Bill Coore, who along with Ben Crenshaw masterminded the No. 2 restoration, has completed a routing for a new course on the property. Pinehurst president, Don Padgett II, said earlier this year that there are no immediate plans to begin construction.
“We’re not using any part of the old Pit layout,” Padgett said. “It’s an entirely new golf course, and (Pinehurst owner) Bob Dedman Jr. wanted Bill to go ahead with the routing, and he carved out what he’d need for 18 holes. But we have no date in mind for beginning construction.
“I don’t think we’ll kick this off before the U.S. Opens, and it will probably take two years to build it. With the economy still a little slow, we don’t think that opening a new course now would increase our play at the resort. It appears golfers would just be playing there instead of at one of the other courses.”
While some of the holes of the new course will be located on the original Pit location, all the holes will be entirely new. Even the popular (or dreaded) par-3 island hole is not going to be replicated.

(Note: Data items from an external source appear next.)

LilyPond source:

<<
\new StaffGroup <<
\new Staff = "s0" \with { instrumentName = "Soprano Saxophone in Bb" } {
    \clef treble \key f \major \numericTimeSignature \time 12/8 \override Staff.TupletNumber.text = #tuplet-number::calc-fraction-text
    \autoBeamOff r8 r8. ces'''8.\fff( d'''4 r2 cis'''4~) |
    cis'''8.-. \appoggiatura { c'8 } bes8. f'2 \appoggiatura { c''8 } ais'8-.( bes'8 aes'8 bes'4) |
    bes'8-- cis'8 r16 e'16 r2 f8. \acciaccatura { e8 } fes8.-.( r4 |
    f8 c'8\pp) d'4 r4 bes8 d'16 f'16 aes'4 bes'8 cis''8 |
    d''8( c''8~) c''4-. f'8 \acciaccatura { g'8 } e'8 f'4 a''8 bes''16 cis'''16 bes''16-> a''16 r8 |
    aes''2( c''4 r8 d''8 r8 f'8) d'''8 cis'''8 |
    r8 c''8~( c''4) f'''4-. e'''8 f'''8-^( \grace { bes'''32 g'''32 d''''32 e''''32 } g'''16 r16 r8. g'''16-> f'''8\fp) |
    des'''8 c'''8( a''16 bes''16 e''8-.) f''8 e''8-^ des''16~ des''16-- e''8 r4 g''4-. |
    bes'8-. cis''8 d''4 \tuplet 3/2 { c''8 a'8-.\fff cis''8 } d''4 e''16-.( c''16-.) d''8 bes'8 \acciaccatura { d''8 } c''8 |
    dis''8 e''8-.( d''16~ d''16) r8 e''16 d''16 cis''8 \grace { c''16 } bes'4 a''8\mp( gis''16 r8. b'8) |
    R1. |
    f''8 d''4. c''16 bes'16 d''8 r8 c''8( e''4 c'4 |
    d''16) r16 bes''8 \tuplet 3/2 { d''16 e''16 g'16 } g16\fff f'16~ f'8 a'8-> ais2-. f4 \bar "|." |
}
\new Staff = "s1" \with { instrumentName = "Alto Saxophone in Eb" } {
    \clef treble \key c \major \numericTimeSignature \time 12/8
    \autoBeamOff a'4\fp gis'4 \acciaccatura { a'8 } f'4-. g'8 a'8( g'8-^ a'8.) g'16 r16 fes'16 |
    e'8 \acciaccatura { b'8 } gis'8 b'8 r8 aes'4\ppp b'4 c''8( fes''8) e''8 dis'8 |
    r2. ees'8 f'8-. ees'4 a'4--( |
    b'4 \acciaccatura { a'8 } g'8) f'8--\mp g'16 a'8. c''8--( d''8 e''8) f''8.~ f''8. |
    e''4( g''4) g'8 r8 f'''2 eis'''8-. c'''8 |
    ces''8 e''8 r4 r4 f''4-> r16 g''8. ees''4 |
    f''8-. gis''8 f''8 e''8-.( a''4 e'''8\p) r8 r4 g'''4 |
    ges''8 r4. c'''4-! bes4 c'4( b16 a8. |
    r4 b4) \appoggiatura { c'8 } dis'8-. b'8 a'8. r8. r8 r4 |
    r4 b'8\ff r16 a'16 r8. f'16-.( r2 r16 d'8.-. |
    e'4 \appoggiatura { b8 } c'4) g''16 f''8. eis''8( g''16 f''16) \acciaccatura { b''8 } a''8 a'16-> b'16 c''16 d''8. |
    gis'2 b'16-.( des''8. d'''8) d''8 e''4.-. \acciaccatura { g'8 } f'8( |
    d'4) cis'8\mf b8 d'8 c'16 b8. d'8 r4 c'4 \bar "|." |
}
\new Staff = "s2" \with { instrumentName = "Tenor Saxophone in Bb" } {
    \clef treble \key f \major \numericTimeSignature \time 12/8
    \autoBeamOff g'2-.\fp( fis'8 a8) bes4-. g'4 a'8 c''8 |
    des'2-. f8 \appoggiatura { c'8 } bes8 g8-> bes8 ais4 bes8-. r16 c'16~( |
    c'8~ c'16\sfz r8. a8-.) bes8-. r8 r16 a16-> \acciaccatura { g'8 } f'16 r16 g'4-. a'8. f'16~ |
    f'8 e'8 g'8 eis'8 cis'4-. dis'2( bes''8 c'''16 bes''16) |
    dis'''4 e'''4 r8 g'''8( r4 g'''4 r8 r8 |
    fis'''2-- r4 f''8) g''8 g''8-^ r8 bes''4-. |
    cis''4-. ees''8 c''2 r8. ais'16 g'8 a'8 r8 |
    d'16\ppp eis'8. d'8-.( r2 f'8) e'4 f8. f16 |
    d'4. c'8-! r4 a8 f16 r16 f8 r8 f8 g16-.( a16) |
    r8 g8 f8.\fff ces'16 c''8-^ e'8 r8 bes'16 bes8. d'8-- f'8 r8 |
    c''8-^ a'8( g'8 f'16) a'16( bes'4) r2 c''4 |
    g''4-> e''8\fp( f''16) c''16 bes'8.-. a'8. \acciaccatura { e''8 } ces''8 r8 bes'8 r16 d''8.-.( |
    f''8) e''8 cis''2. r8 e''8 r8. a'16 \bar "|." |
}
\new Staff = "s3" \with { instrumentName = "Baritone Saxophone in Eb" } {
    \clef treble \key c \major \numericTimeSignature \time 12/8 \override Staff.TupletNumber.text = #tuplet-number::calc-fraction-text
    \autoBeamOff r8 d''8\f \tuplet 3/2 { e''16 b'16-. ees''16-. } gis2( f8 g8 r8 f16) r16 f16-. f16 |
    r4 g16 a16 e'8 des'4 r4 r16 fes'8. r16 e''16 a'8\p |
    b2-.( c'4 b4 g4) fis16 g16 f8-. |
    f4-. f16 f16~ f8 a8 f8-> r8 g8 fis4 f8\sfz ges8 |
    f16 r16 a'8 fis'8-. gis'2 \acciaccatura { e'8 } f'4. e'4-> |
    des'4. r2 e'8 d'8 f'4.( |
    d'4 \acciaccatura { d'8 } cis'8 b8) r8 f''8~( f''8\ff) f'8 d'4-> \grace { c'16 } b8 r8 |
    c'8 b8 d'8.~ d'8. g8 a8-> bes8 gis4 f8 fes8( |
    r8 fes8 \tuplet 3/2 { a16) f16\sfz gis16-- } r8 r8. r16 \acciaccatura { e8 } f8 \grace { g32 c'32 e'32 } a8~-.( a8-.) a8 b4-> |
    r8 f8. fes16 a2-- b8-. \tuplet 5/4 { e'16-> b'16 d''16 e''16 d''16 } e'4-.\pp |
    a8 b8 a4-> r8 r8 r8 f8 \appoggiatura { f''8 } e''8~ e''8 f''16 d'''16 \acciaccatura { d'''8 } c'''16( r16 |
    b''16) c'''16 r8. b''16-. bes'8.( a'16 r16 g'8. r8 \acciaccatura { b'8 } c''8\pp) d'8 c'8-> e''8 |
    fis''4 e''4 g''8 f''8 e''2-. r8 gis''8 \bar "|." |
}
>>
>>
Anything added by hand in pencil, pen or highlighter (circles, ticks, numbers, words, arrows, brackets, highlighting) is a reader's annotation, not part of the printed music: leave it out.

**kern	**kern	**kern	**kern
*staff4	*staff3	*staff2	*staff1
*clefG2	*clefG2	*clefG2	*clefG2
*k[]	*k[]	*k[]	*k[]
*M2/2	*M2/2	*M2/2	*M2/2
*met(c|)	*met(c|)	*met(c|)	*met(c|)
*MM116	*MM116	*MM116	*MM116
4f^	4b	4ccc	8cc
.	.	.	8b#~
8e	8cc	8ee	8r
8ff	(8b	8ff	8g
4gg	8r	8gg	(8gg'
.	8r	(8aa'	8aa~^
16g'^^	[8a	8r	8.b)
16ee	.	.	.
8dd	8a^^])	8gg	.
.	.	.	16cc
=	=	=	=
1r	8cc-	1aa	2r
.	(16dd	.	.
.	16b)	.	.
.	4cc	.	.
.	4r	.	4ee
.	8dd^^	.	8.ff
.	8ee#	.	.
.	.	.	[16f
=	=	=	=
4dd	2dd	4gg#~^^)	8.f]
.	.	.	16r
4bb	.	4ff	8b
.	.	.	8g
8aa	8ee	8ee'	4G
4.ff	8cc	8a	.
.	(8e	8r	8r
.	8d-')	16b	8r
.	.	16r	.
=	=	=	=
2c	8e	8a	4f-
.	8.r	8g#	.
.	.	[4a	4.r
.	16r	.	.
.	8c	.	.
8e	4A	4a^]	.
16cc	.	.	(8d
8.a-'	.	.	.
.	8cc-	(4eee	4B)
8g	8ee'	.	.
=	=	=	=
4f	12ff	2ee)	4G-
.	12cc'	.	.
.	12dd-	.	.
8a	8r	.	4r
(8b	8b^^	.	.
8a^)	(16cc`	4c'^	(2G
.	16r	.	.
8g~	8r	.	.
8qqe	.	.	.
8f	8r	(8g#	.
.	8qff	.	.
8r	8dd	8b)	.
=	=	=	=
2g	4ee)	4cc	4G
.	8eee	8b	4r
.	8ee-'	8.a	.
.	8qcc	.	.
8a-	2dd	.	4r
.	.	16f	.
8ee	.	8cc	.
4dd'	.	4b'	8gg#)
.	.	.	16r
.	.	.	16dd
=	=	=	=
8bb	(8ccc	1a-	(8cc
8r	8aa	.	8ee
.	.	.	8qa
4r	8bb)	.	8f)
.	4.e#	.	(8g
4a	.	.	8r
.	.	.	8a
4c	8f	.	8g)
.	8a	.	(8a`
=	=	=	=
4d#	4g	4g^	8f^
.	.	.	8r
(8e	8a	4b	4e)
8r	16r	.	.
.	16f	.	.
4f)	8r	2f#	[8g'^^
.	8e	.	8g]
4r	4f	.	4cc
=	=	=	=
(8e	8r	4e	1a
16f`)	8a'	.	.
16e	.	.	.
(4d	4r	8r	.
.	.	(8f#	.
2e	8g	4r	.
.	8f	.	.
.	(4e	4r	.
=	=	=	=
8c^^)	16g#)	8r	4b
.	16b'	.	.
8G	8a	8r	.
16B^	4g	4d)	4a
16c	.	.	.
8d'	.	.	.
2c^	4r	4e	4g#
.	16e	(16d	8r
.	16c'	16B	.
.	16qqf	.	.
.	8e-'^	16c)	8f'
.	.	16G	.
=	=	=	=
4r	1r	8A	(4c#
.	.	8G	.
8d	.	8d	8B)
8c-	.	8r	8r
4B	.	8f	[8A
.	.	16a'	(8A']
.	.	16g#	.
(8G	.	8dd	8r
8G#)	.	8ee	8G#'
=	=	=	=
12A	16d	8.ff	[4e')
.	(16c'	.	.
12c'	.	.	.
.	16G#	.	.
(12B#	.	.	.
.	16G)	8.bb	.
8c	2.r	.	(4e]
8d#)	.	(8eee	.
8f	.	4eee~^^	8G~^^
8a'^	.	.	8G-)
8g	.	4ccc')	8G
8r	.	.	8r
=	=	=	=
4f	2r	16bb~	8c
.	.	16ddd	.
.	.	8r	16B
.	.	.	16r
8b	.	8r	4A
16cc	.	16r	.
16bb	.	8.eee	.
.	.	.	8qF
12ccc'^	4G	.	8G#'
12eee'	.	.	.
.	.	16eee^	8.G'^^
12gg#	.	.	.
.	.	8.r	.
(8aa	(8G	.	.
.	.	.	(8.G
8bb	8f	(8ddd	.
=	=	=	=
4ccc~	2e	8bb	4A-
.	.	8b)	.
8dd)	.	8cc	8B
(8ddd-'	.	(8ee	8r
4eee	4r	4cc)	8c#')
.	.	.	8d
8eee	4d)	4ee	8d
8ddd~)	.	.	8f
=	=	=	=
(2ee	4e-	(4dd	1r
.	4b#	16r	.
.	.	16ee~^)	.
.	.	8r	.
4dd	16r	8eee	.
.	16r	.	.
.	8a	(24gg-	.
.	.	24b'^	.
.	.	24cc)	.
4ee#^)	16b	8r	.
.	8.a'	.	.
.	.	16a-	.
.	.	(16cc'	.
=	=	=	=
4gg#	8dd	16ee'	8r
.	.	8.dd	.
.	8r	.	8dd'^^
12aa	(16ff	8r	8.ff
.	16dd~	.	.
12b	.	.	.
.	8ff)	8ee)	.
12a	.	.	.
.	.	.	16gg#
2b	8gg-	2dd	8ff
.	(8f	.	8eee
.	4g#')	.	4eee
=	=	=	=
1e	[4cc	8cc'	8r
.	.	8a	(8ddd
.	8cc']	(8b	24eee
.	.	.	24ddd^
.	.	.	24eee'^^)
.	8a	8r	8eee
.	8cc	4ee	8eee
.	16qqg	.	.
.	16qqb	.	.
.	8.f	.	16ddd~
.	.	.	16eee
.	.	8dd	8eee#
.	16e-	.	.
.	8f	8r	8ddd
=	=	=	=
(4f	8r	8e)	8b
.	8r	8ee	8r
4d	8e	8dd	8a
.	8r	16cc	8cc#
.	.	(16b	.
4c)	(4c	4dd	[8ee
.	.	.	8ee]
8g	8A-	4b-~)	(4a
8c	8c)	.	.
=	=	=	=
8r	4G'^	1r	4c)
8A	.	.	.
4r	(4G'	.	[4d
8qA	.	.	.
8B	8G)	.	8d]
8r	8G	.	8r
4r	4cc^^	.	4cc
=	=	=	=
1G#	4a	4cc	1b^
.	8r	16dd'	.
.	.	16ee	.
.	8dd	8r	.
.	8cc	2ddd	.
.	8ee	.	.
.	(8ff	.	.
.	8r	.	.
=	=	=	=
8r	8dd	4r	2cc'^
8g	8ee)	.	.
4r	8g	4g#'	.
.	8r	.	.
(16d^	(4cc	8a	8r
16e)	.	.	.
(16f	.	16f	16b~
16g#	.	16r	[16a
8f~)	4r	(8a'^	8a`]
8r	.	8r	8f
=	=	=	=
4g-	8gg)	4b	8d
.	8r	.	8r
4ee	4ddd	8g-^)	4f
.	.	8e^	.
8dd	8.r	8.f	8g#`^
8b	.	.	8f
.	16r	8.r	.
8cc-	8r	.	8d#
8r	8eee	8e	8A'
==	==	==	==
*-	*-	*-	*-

Considering the property, located on an old sand quarry site, it figures that the No. 9 Course will be spectacular. The work that Coore and Crenshaw have done on Pinehurst No. 2 and at Dormie Club is being praised , and the general opinion is that if given the opportunity to build a course from scratch in Pinehurst, they will rise to the occasion.
Nothing at Pinehurst Resort is done without infinite research, and not too many people are complaining about recent results.
In fact, both Padgett and Farren are adamant that a rumor going around a few months ago that No. 2 would be returned to its old look following the U.S. Open is nothing but crazy talk.
“No way that’s going to happen,” Padgett said.
“It definitely isn’t going to happen,” Farren said. “Coore and Crenshaw were emphatic that they didn’t want to do this and then have the USGA come in and change it to their setup.
“They wanted assurance that it wouldn’t be changed, and both Mike Davis and Jim Hyler, the USGA president then, were 100 percent in favor of it.
“No. 2 is a one-of-a-kind golf course. There’s nothing else like it in the world.”